Base32 Encode / Decode
Encode and decode data with RFC 4648 Base32 — used in OTP secrets, DNS, and more.
Base32 is commonly used for OTP secret keys (TOTP/HOTP), DNS records, and case-insensitive data encoding. Standard alphabet is the most widely supported.
About this tool
Base32 encoding converts binary data to text using 32 characters: the uppercase letters A–Z and the digits 2–7. This specific character set was chosen to avoid visually similar characters: 0 (zero) is excluded because it resembles O, 1 (one) is excluded because it resembles I and l. The resulting encoded strings are case-insensitive and free of visually ambiguous characters, making them suitable for human transcription and entry.
Base32 is used in several security-critical applications. TOTP (Time-based One-Time Password) for two-factor authentication encodes the secret key in Base32 — the long string of letters and numbers you scan or type into an authenticator app is Base32. It is also used in Tor hidden service addresses, some distributed hash tables, and various blockchain-related identifiers. Compared to Base64, Base32 is less efficient (each character encodes 5 bits vs Base64's 6 bits), resulting in about 60% longer output.
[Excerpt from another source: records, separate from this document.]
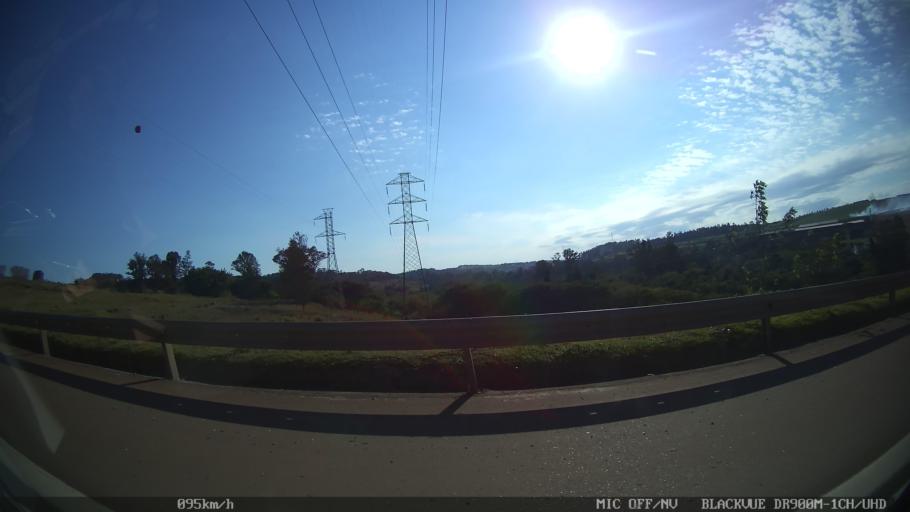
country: BR
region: Sao Paulo
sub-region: Piracicaba
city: Piracicaba
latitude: -22.7025
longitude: -47.6108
The RFC 4648 standard defines two variants: Base32 (A–Z, 2–7) and Base32Hex (0–9, A–V, which preserves sort order). Crockford Base32 is another variant designed for human use that adds rules for decoding ambiguous characters (I, L, O, U are accepted as alternatives to 1, 1, 0, and excluded). When interoperating with a specific system, verify which variant it uses, as the alphabets are different and incompatible.